_To do_:
Send back the line that contains "Minnesota, Two or" and all lines following it through the end of the data below, exactly, omitting pictures.

[Source data]

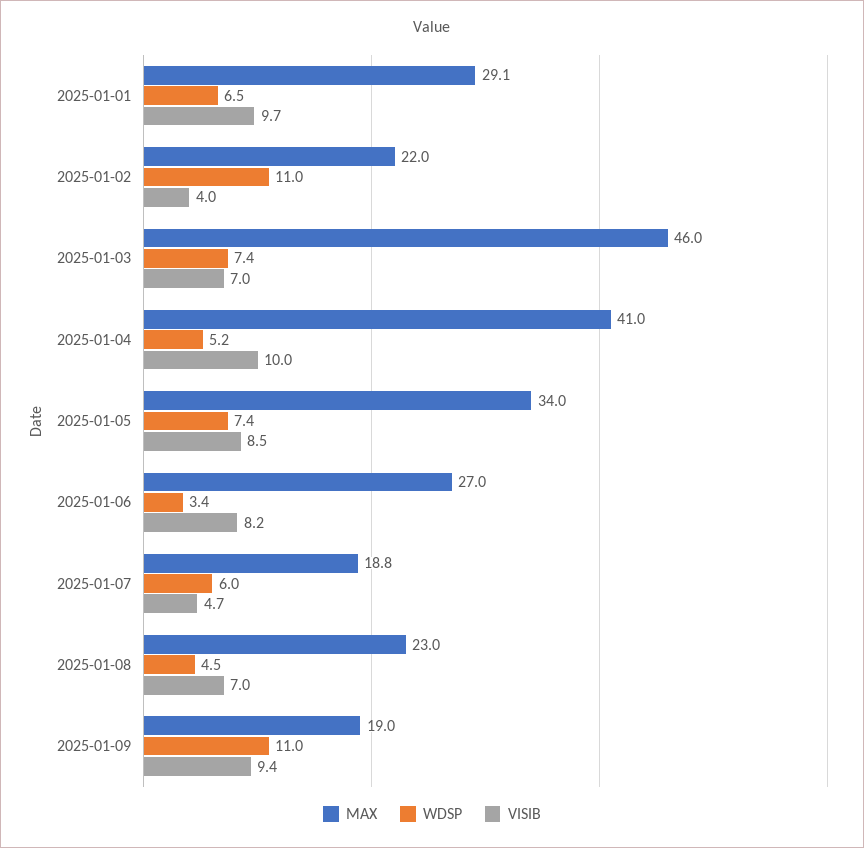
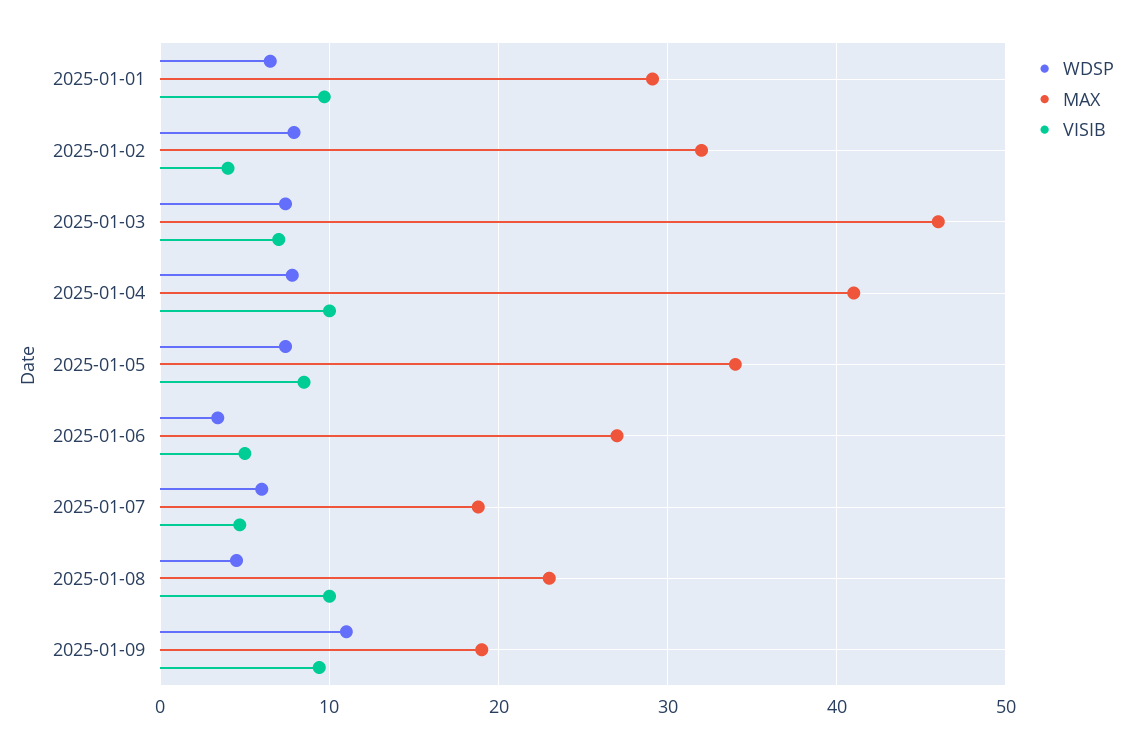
MAX, 2025-01-02: 22 -> 32
WDSP, 2025-01-02: 11 -> 8
WDSP, 2025-01-04: 5.2 -> 8
VISIB, 2025-01-06: 8.2 -> 5
VISIB, 2025-01-08: 7 -> 10

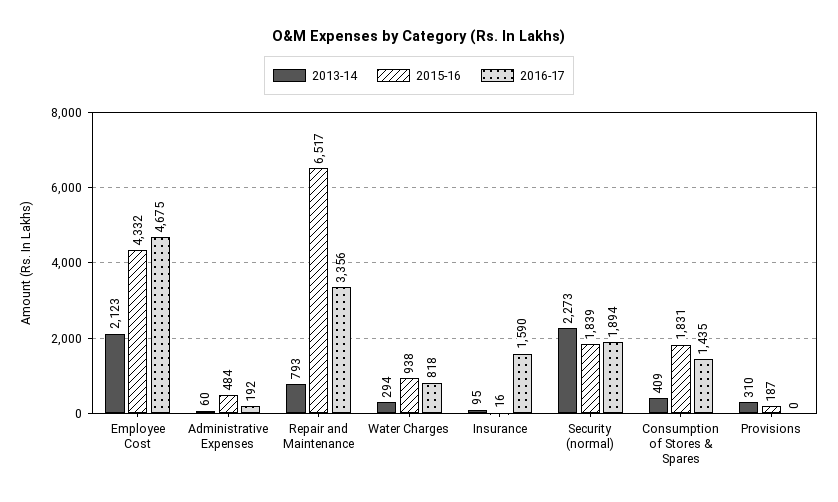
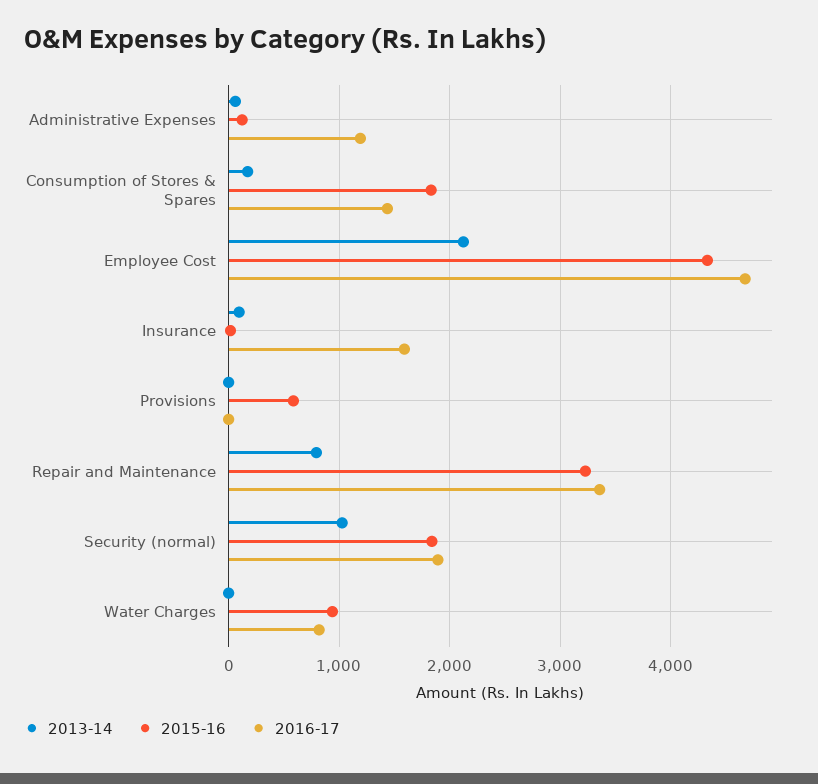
2015-16, Administrative Expenses: 484 -> 100
2016-17, Administrative Expenses: 192 -> 1200
2015-16, Repair and Maintenance: 6517 -> 3200
2013-14, Water Charges: 294 -> 0
2013-14, Security (normal): 2273 -> 1000
2013-14, Consumption of Stores & Spares: 409 -> 200
2013-14, Provisions: 310 -> 0
2015-16, Provisions: 187 -> 600

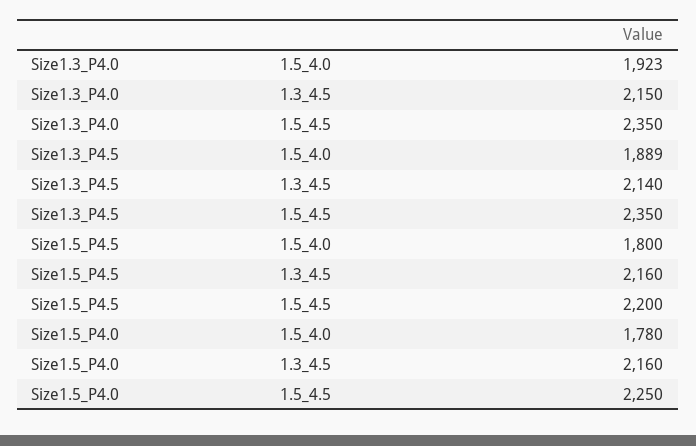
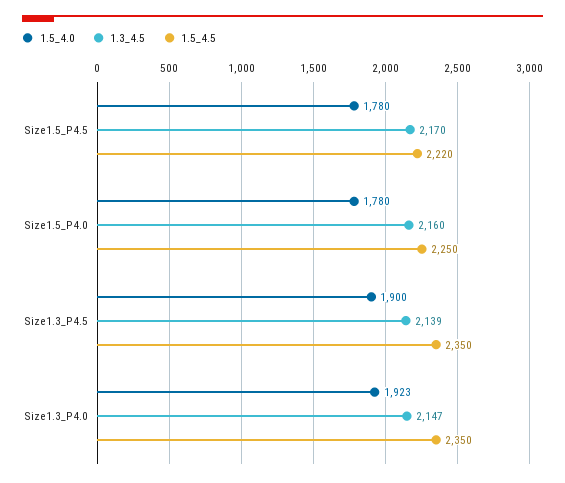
1.3_4.5, Size1.3_P4.0: 2150 -> 2147
1.5_4.0, Size1.3_P4.5: 1889 -> 1900
1.3_4.5, Size1.3_P4.5: 2140 -> 2139
1.5_4.0, Size1.5_P4.5: 1800 -> 1780
1.3_4.5, Size1.5_P4.5: 2160 -> 2170
1.5_4.5, Size1.5_P4.5: 2200 -> 2220

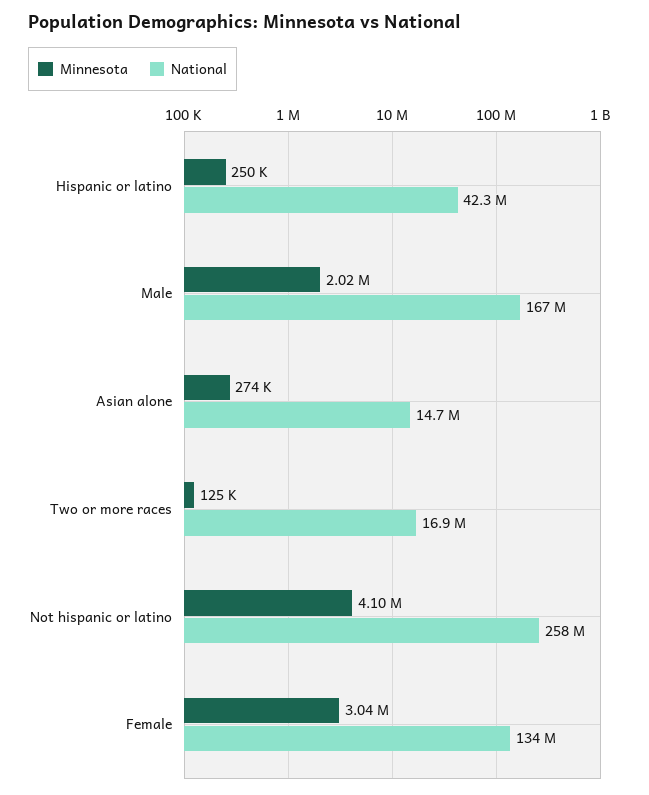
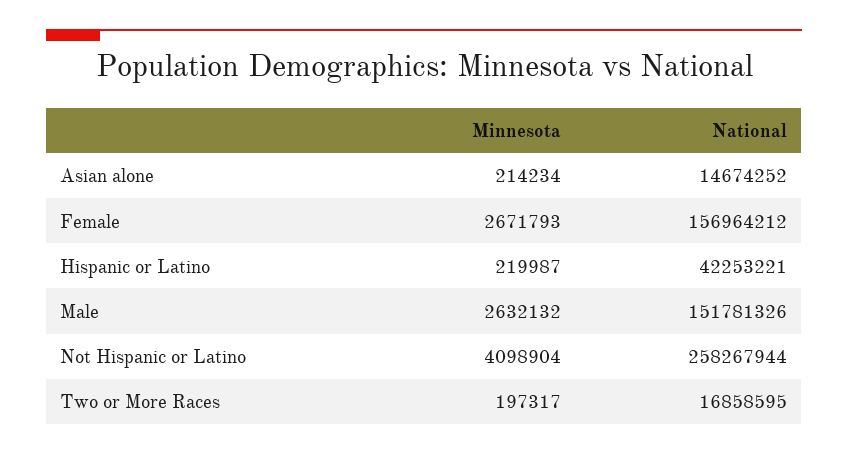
Minnesota, Hispanic or latino: 250000 -> 219987
Minnesota, Male: 2020000 -> 2632132
National, Male: 167000000 -> 151781326
Minnesota, Asian alone: 274000 -> 214234
Minnesota, Two or more races: 125000 -> 197317
Minnesota, Female: 3040000 -> 2671793
National, Female: 134000000 -> 156964212

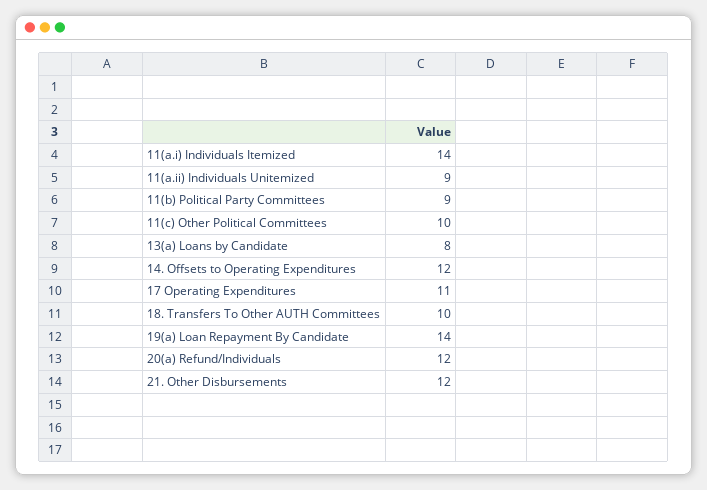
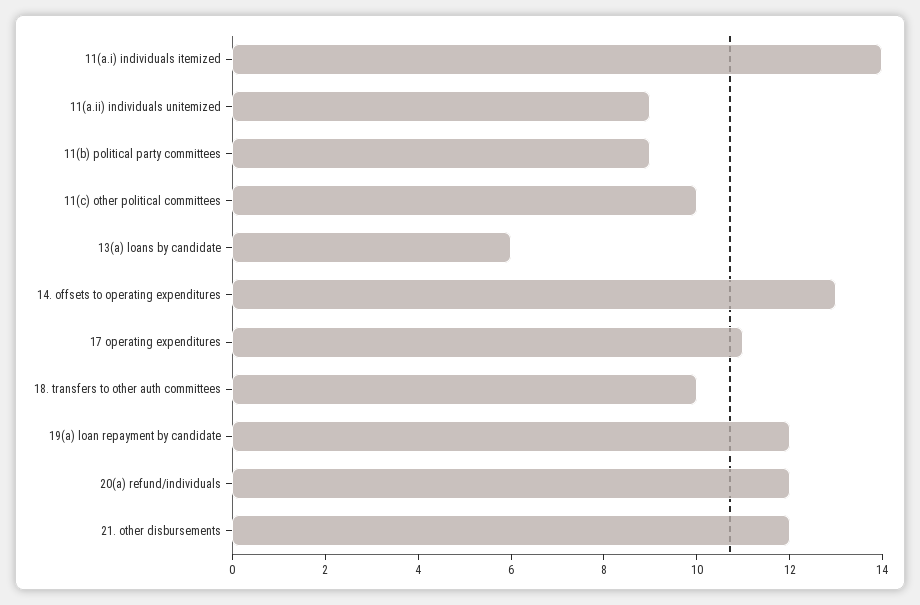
13(a) Loans by Candidate: 8 -> 6
14. Offsets to Operating Expenditures: 12 -> 13
19(a) Loan Repayment By Candidate: 14 -> 12

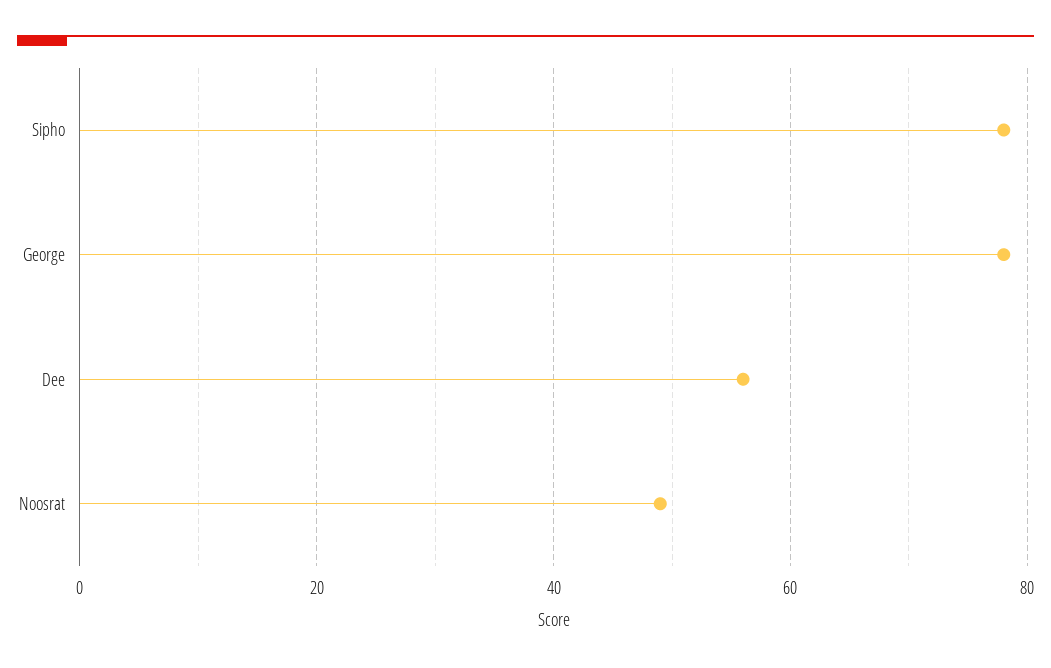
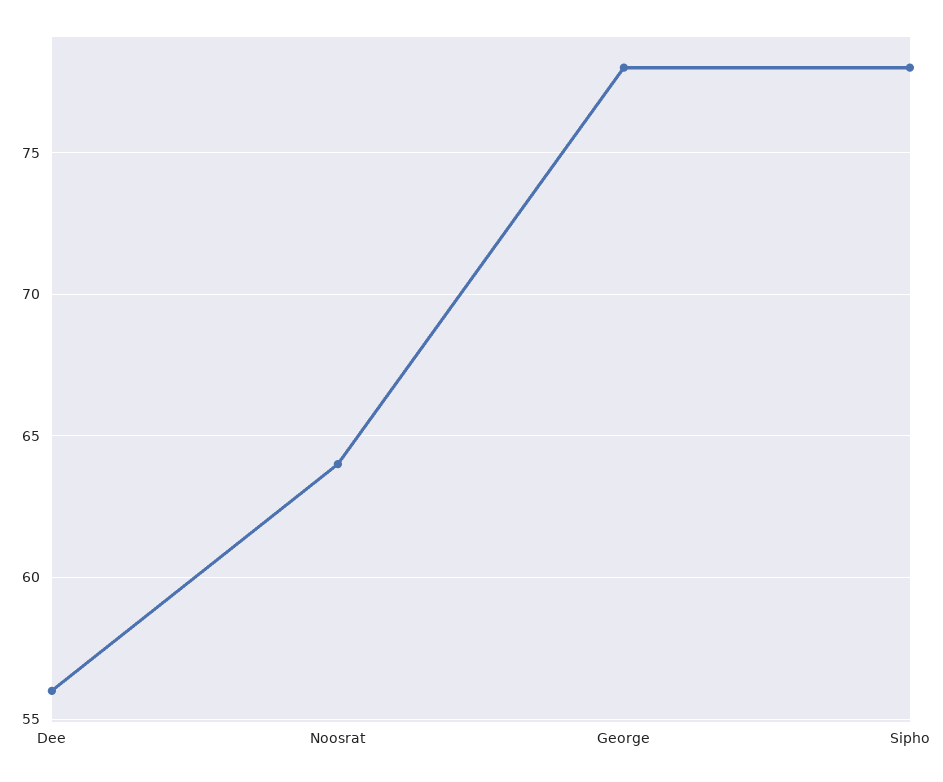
Noosrat: 50 -> 64

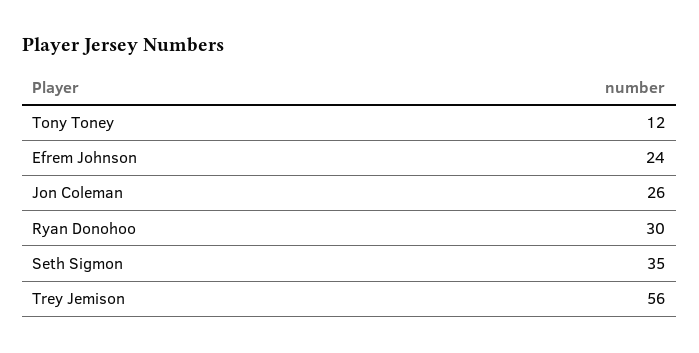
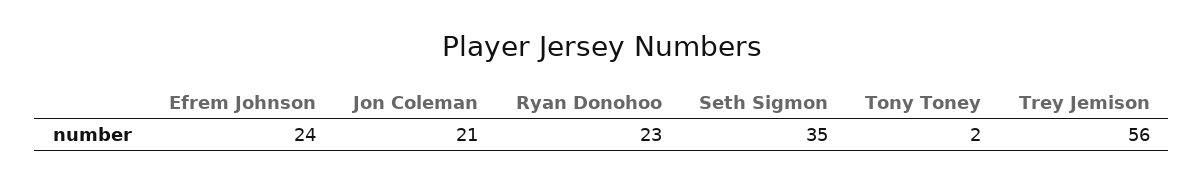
Tony Toney: 12 -> 2
Jon Coleman: 26 -> 21
Ryan Donohoo: 30 -> 23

_Response to the task_:
Minnesota, Two or more races: 125000 -> 197317
Minnesota, Female: 3040000 -> 2671793
National, Female: 134000000 -> 156964212

13(a) Loans by Candidate: 8 -> 6
14. Offsets to Operating Expenditures: 12 -> 13
19(a) Loan Repayment By Candidate: 14 -> 12

Noosrat: 50 -> 64

Tony Toney: 12 -> 2
Jon Coleman: 26 -> 21
Ryan Donohoo: 30 -> 23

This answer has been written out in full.